• _YOUR TASK_
Say how many lines of the entries below include "יוונית", giving nothing but that number.

Dataset excerpts:
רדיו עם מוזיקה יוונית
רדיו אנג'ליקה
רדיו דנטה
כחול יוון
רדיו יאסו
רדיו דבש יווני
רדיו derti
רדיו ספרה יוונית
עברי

• _ANSWER TO THE EXERCISE_
2